Your goal: Copy every line below word for word, but leave the pictures out.

Material for this exercise:
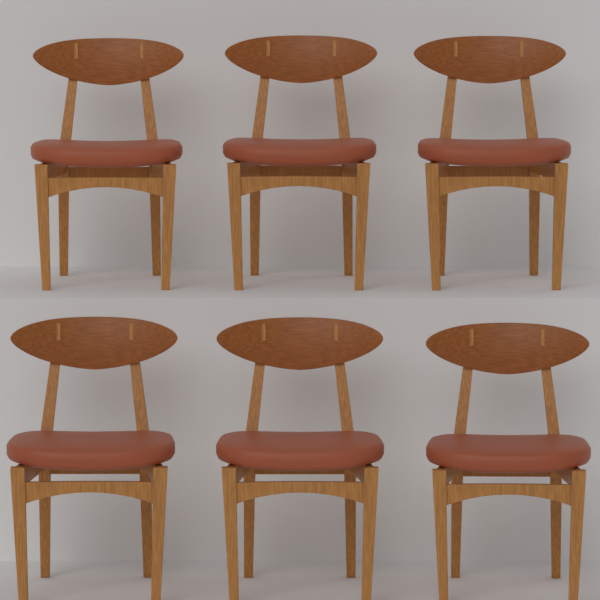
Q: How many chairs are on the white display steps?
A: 6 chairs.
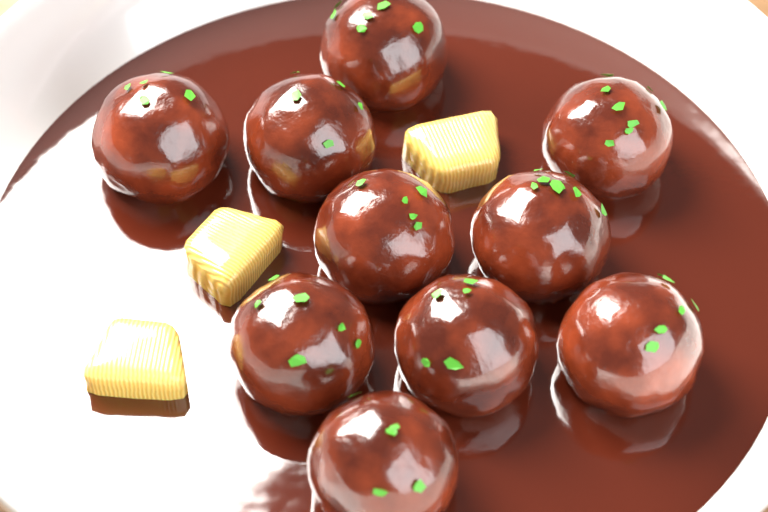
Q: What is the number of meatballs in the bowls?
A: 10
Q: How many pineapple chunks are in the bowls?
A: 3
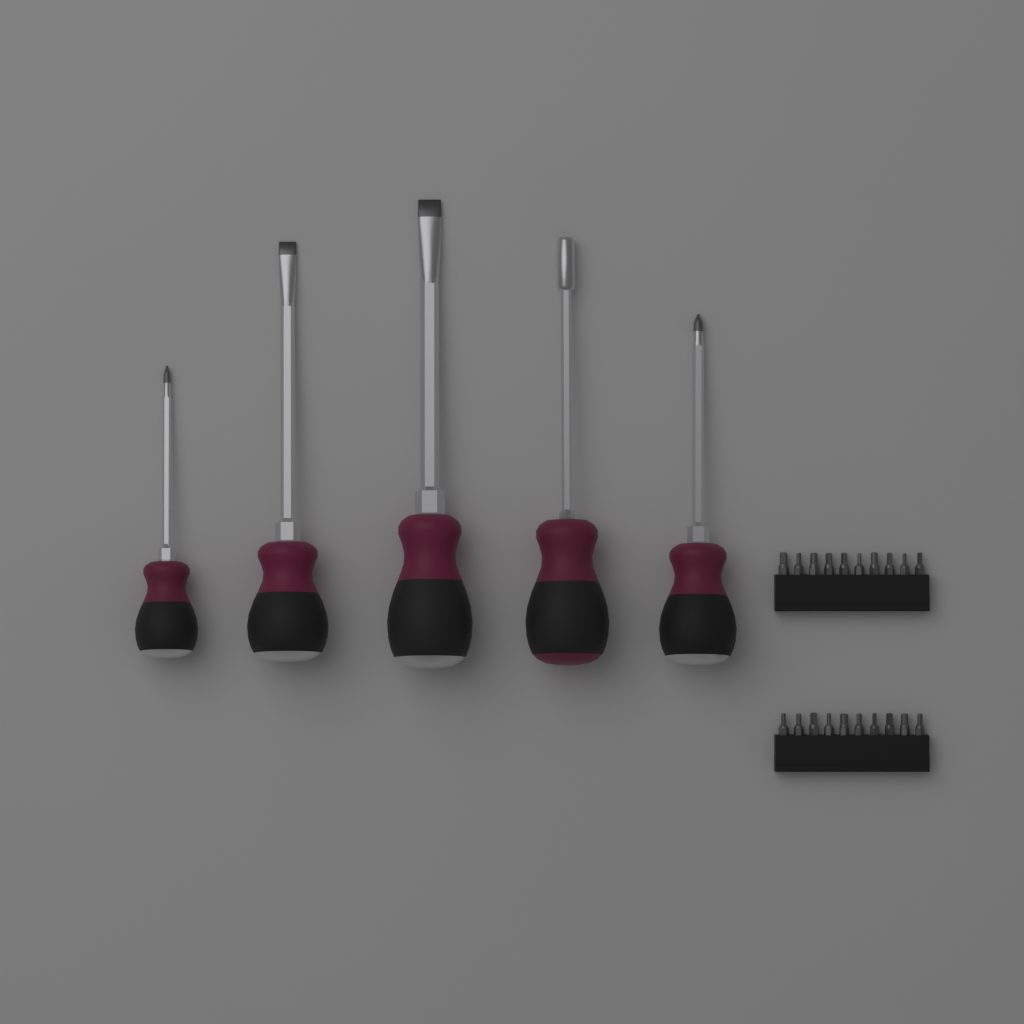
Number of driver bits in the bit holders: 20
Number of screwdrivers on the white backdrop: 5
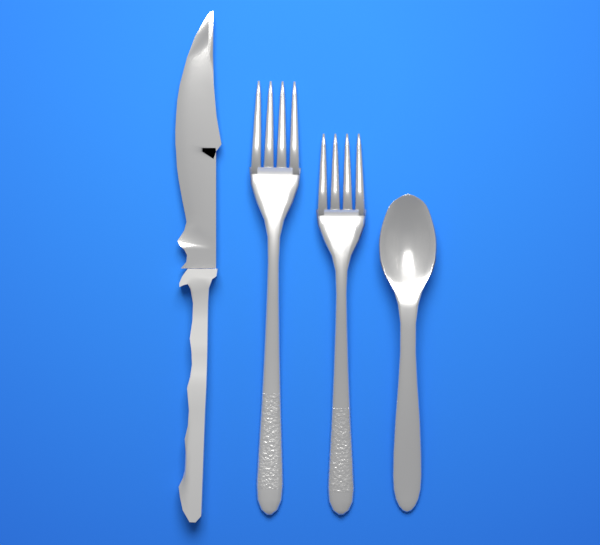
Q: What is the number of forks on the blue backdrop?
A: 2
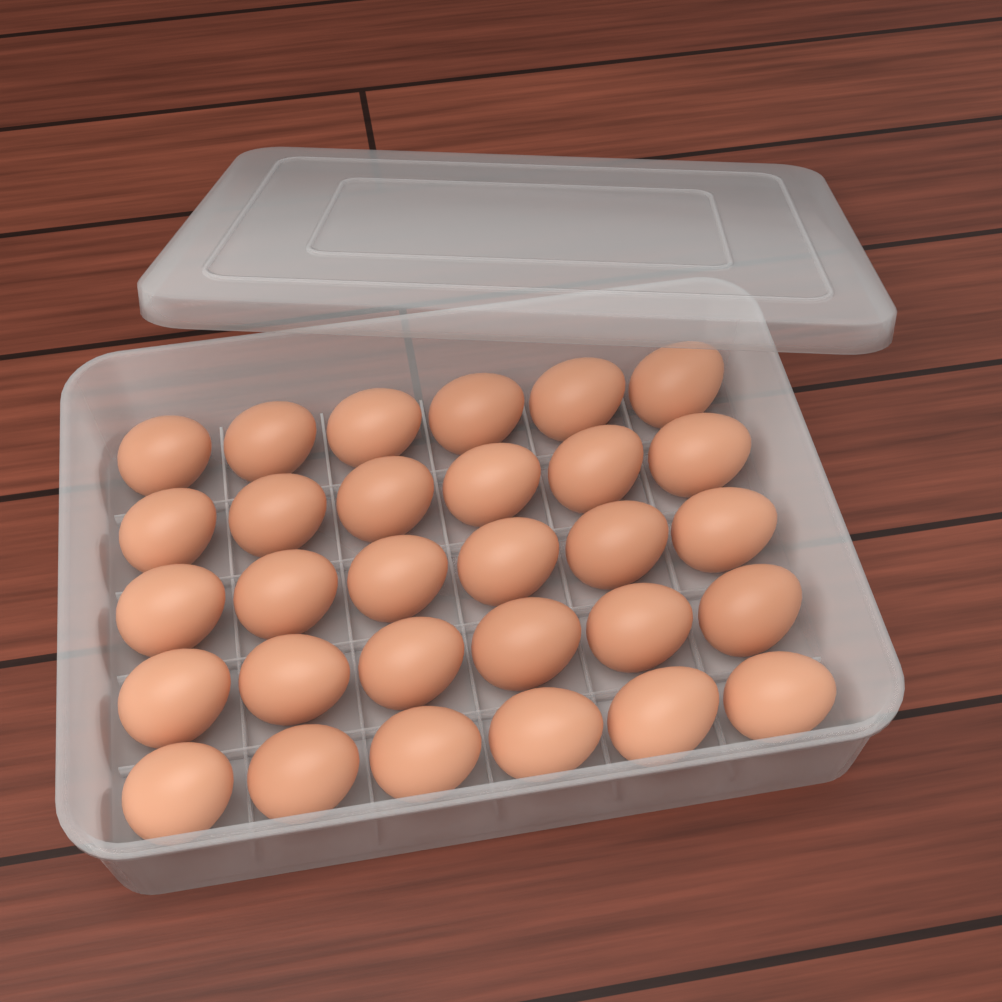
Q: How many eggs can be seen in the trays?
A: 30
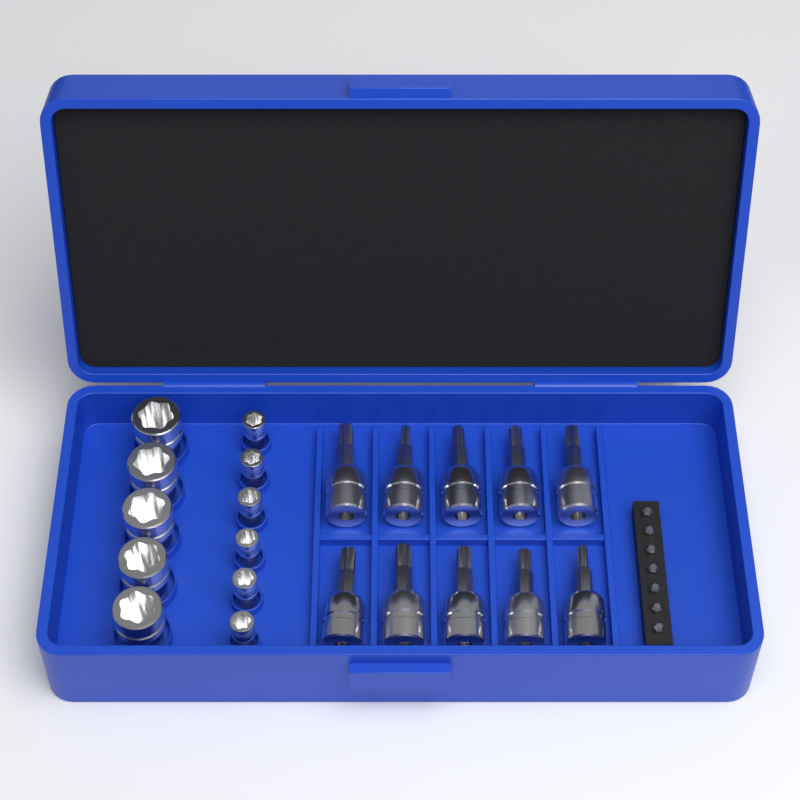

Task result:
Q: How many chairs are on the white display steps?
A: 6 chairs.
Q: What is the number of meatballs in the bowls?
A: 10
Q: How many pineapple chunks are in the bowls?
A: 3
Number of driver bits in the bit holders: 20
Number of screwdrivers on the white backdrop: 5
Q: What is the number of forks on the blue backdrop?
A: 2
Q: How many eggs can be seen in the trays?
A: 30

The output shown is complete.